Leah Betts link to triple killing
Drugs squad probe gangland murder
Three men found shot dead in a Range Rover in a lonely Essex lane yesterday were victims of a gangland execution. Detectives are working on a link between the professional "hit" and a drugs ring dealing in ecstasy thought to be connected with the death of the teenager Leah Betts.
The three men were named as Tony Tucker, Craig Rolfe and Patrick Tate. Tucker was a close personal friend and sometime minder to the champion boxer Nigel Benn and had led the fighter into the ring for championship bouts.
All three were killed in a vicious drug-gang war that broke out after a police clampdown operation on ecstasy dealers in the Basildon area. The shooting is said by Essex CID sources to have been organised after dealers in the ecstasy trade were "grassed" by informants picked up by detectives.
The three men are thought to have been muscling in on the territory of established dealers who operated at the disco where Leah Betts bought the ecstasy tablet which led to her death.
Leah Betts died last month after taking an ecstasy tablet during her 18th birthday party at a nightclub in Basildon. Detectives investigating her death are working closely with other Essex officers on the triple murder inquiry. Last night detectives from the Betts investigation were being briefed by colleagues from the triple-murder squad.
The teenager was clinically dead within hours of taking the ecstasy tablet, stamped with a distinctive apple motif, during a night out with friends at Racquel's nightclub in her home town. She was taken to hospital and put on a ventilator, but never responded to treatment. After four days, her life support system was switched off.
At first it was thought the fatal tablet was contaminated but an inquest in Chelmsford heard that it was pure. A full inquest will be held early next year.

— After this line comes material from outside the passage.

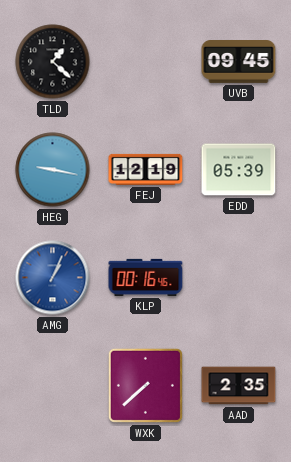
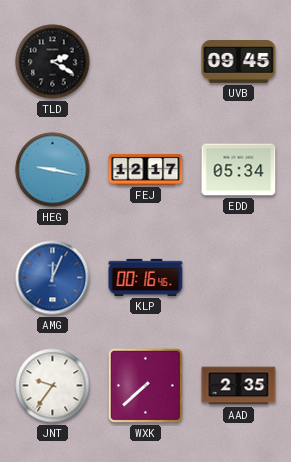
TLD: 1:22 -> 2:20
FEJ: 12:19 -> 12:17
EDD: 05:39 -> 05:34
AMG: 1:04 -> 12:04
JNT: none -> 9:36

Following Leah's death, police made a series of arrests, pulling in suspected ecstasy dealers from Basildon and other parts of Essex. The three men found dead yesterday were all criminals and known to have been involved in drug-dealing.
Detective Superintendent Ivan Dibley, who is leading the murder inquiry, said: "They are people who I would put well above the bottom rung of the ladder in the criminal fraternity."
Police believe that the men were either abducted or lured to the lane in the village of Rettendon, near Chelmsford, where they were blasted in the head with a shotgun. Police confirmed that cartridges had been found near the vehicle.
The bodies were found in Workhouse Lane, on the outskirts of Rettendon at 8am yesterday by Ken Jiggins and Peter Theobald, who were on their way to feed pheasants in nearby fields. Two were in the front of the metallic blue Range Rover, registration number F424 NPE, and the third man was in the back. The rear nearside window had been smashed, apparently by a shot.
Mr Jiggins, 47, a bricklayer got out of the Land Rover which Mr Theobald, 44, who farms the land, was driving and approached the Range Rover. He glanced inside, saw the men and not realising they were dead, he tapped on the window. He said: "For all the world they looked as though they had fallen asleep in the car. It wasn't until I looked again that I realised they had been shot.
"I was shocked, it was not something I expected to find. The driver was lying with his head on one side and blood coming out of his nose." Mr Theobald said: "We have had various incidents down that lane but certainly nothing like this."
The two men called police, who sealed off the murder site, which is 250 yards from the main A130 road from Chelmsford to Southend. The lane is well known to the local criminal fraternity and a hijacked cigarette lorry was taken there six years ago. A safe, the proceeds of another crime, was found dumped there recently.
Yesterday afternoon the Range Rover was lifted on to a police low-loader with the bodies still inside it, covered with a tarpaulin. It was taken away for forensic analysis away.
Det Supt Dibley said last night that he did not know whether the three men had been killed by a single gunman or whether several killers had been involved.
He continued: "I believe that the killings took place at the scene. There are no real signs in the vehicle of either a struggle or of an attempt by one or more persons to get out of the vehicle.
"This tends to suggest that they were either surprised or that whoever did the crime was in the vehicle with them. They may have been forced to drive there at gunpoint."